Dziś wieczorem emocje sięgną zenitu, albowiem swoje trzecie spotkanie w ramach fazy grupowej elitarnych rozgrywek Champions League rozegrają zawodnicy Bayernu.
Po ostatnich zwycięstwach nad Barceloną i Dynamem Kijów, tym razem monachijczykom przyjdzie powalczyć o komplet punktów z Benfiką, która w grupie zajmuje drugie miejsce z dorobkiem 4 oczek. Przypominamy zarazem, że początek starcia z Portugalczykami na Estadio da Luz w Lizbonie dokładnie o 21:00.
Nie dalej jak wczoraj odbyła się konferencja prasowa, podczas której na pytania dziennikarzy odpowiedział Julian Weigl, który w przeszłości miał okazję grać dla TSV 1860 i BVB. Niemiec spodziewa się trudnego spotkania z FCB, ale jak sam przyznał da z siebie wszystko, jako że Bayern jest dla niego osobistym rywalem.
− Tak, Bayern to mój osobisty rywal. Nie boję się do tego przyznać. W moim dzieciństwie zawsze byli wielkim klubem w lidze i jako młody chłopak zawsze z nimi walczyłem. Kontynuowałem to w BVB, a teraz tutaj. To szczególny mecz dla mnie – powiedział Weigl.

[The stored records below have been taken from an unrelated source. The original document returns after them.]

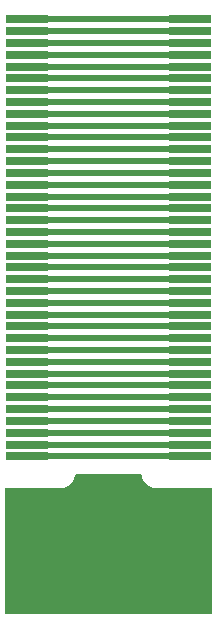
<source format=gbl>
G04*
G04 #@! TF.GenerationSoftware,Altium Limited,Altium Designer,22.11.1 (43)*
G04*
G04 Layer_Physical_Order=2*
G04 Layer_Color=16711680*
%FSLAX25Y25*%
%MOIN*%
G70*
G04*
G04 #@! TF.SameCoordinates,988EF039-2624-4D26-8916-CB464E9EB79E*
G04*
G04*
G04 #@! TF.FilePolarity,Positive*
G04*
G01*
G75*
%ADD13R,0.14173X0.02756*%
%ADD16C,0.02000*%
G36*
X46453Y47347D02*
X46479Y47216D01*
X46488Y47083D01*
X46741Y46140D01*
X46800Y46020D01*
X46843Y45894D01*
X47331Y45048D01*
X47419Y44948D01*
X47493Y44837D01*
X48183Y44147D01*
X48294Y44072D01*
X48394Y43984D01*
X49240Y43496D01*
X49366Y43453D01*
X49486Y43394D01*
X50429Y43142D01*
X50529Y43135D01*
X50626Y43109D01*
X51114Y43077D01*
X51148Y43082D01*
X51181Y43075D01*
X69847D01*
Y1020D01*
X1020D01*
Y43075D01*
X19685D01*
X19718Y43082D01*
X19752Y43077D01*
X20240Y43109D01*
X20337Y43135D01*
X20437Y43142D01*
X21380Y43394D01*
X21500Y43453D01*
X21626Y43496D01*
X22472Y43984D01*
X22572Y44072D01*
X22683Y44147D01*
X23373Y44837D01*
X23447Y44948D01*
X23535Y45048D01*
X24024Y45894D01*
X24066Y46020D01*
X24125Y46140D01*
X24378Y47083D01*
X24387Y47216D01*
X24413Y47347D01*
X24704Y47638D01*
X46162D01*
X46453Y47347D01*
D02*
G37*
D13*
X8268Y2362D02*
D03*
Y6299D02*
D03*
Y10236D02*
D03*
Y14173D02*
D03*
Y18110D02*
D03*
Y22047D02*
D03*
Y25984D02*
D03*
Y29921D02*
D03*
Y33858D02*
D03*
Y37795D02*
D03*
Y41732D02*
D03*
Y53543D02*
D03*
Y57480D02*
D03*
Y61417D02*
D03*
Y65354D02*
D03*
Y69291D02*
D03*
Y73228D02*
D03*
Y77165D02*
D03*
Y81102D02*
D03*
Y85039D02*
D03*
Y88976D02*
D03*
Y92913D02*
D03*
Y96850D02*
D03*
Y100787D02*
D03*
Y104724D02*
D03*
Y108661D02*
D03*
Y112598D02*
D03*
Y116535D02*
D03*
Y120472D02*
D03*
Y124409D02*
D03*
Y128347D02*
D03*
Y132283D02*
D03*
Y136221D02*
D03*
Y140157D02*
D03*
Y144095D02*
D03*
Y148031D02*
D03*
Y151969D02*
D03*
Y155905D02*
D03*
Y159843D02*
D03*
Y163779D02*
D03*
Y167717D02*
D03*
Y171653D02*
D03*
Y175591D02*
D03*
Y179528D02*
D03*
Y183465D02*
D03*
Y187402D02*
D03*
Y191339D02*
D03*
Y195276D02*
D03*
Y199213D02*
D03*
X62598Y2362D02*
D03*
Y6299D02*
D03*
Y10236D02*
D03*
Y14173D02*
D03*
Y18110D02*
D03*
Y22047D02*
D03*
Y25984D02*
D03*
Y29921D02*
D03*
Y33858D02*
D03*
Y37795D02*
D03*
Y41732D02*
D03*
Y53543D02*
D03*
Y57480D02*
D03*
Y61417D02*
D03*
Y65354D02*
D03*
Y69291D02*
D03*
Y73228D02*
D03*
Y77165D02*
D03*
Y81102D02*
D03*
Y85039D02*
D03*
Y88976D02*
D03*
Y92913D02*
D03*
Y96850D02*
D03*
Y100787D02*
D03*
Y104724D02*
D03*
Y108661D02*
D03*
Y112598D02*
D03*
Y116535D02*
D03*
Y120473D02*
D03*
Y124409D02*
D03*
Y128347D02*
D03*
Y132283D02*
D03*
Y136221D02*
D03*
Y140157D02*
D03*
Y144095D02*
D03*
Y148031D02*
D03*
Y151969D02*
D03*
Y155905D02*
D03*
Y159843D02*
D03*
Y163779D02*
D03*
Y167717D02*
D03*
Y171653D02*
D03*
Y175591D02*
D03*
Y179528D02*
D03*
Y183465D02*
D03*
Y187402D02*
D03*
Y191339D02*
D03*
Y195276D02*
D03*
Y199213D02*
D03*
D16*
X8268Y53543D02*
X62598D01*
X8268Y57480D02*
X62598D01*
X8268Y57480D02*
X8268Y57480D01*
X8268Y61417D02*
X8268Y61417D01*
X62598D01*
X8268Y65354D02*
X62598D01*
X8268Y65354D02*
X8268Y65354D01*
Y69291D02*
X62598D01*
X8268Y69291D02*
X8268Y69291D01*
Y73228D02*
X62598D01*
X8268Y73228D02*
X8268Y73228D01*
X8268Y77165D02*
X8268Y77165D01*
X62598D01*
X8268Y81102D02*
X8268Y81102D01*
X62598D01*
X8268Y85039D02*
X62598D01*
X8268Y85039D02*
X8268Y85039D01*
X8268Y88976D02*
X8268Y88976D01*
X62598D01*
X8268Y92913D02*
X62598D01*
X8268Y92913D02*
X8268Y92913D01*
Y96850D02*
X62598D01*
X8268Y96850D02*
X8268Y96850D01*
Y100787D02*
X62598D01*
X8268Y100787D02*
X8268Y100787D01*
X62598Y104724D02*
X62598Y104724D01*
X8268Y104724D02*
X62598D01*
X8268Y108661D02*
X62598D01*
X62598Y108661D01*
X8268Y112598D02*
X62598D01*
X62598Y112598D01*
X62598Y116535D02*
X62598Y116535D01*
X8268Y116535D02*
X62598D01*
Y120472D02*
X62598Y120473D01*
X8268Y120472D02*
X62598D01*
X8268Y124409D02*
X62598D01*
X62598Y124409D01*
X62598Y128347D02*
X62598Y128347D01*
X8268Y128347D02*
X62598D01*
Y132283D02*
X62598Y132283D01*
X8268Y132283D02*
X62598D01*
Y136221D02*
X62598Y136221D01*
X8268Y136221D02*
X62598D01*
Y140157D02*
X62598Y140157D01*
X8268Y140157D02*
X62598D01*
X8268Y144095D02*
X62598D01*
X62598Y144095D01*
X8268Y148031D02*
X62598D01*
X62598Y148031D01*
X8268Y151969D02*
X62598D01*
X62598Y151969D01*
X8268Y155905D02*
X62598D01*
X62598Y155905D01*
X8268Y159843D02*
X62598D01*
X62598Y159843D01*
X62598Y163779D02*
X62598Y163779D01*
X8268Y163779D02*
X62598D01*
Y167717D02*
X62598Y167717D01*
X8268Y167717D02*
X62598D01*
Y171653D02*
X62598Y171653D01*
X8268Y171653D02*
X62598D01*
Y175591D02*
X62598Y175591D01*
X8268Y175591D02*
X62598D01*
Y179528D02*
X62598Y179528D01*
X8268Y179528D02*
X62598D01*
Y183465D02*
X62598Y183465D01*
X8268Y183465D02*
X62598D01*
X8268Y191339D02*
X62598D01*
X62598Y191339D01*
X62598Y187402D02*
X62598Y187402D01*
X8268Y187402D02*
X62598D01*
X8268Y195276D02*
X62598D01*
X62598Y195276D01*
X62598Y199213D02*
X62598Y199213D01*
X8268Y199213D02*
X62598D01*
M02*

</source>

− To będzie trudny mecz. Mają wiele jakości na wszystkich pozycjach i grają bardzo dobrze jako zespół (...). Naszym celem jest zagrać świetny mecz przed obliczem naszych fanów. Potem zobaczymy, co będzie dalej – mówił dalej.
− To świetny mecz dla nas wszystkich i okazja do udowodnienia wszystkim, ile Benfica znaczy w Europie. Ale szczególnie dla mnie, to ważny mecz. Postaram się zrobić wszystko, co najlepsze dla zespołu – dodał pomocnik Benfiki.
REKLAMA
Czy jest jednak coś lub ktoś, kogo Benfica musi się w szczególności obawiać w kontekście nadchodzącej rywalizacji z Bayernem w Lidze Mistrzów? Zdaniem byłego pomocnika Borussii Dortmund i TSV 1860 Monachium, lizbończycy nie muszą bać się FCB.
− Nie sądzę, żebyśmy musieli bać się Bayernu. Musimy być czujni. Bayern świetnie radzi sobie w posiadaniu i ma wielkie gwiazdy, które robią różnicę. Musimy się dobrze bronić i być zwarci – podsumował Julian Weigl.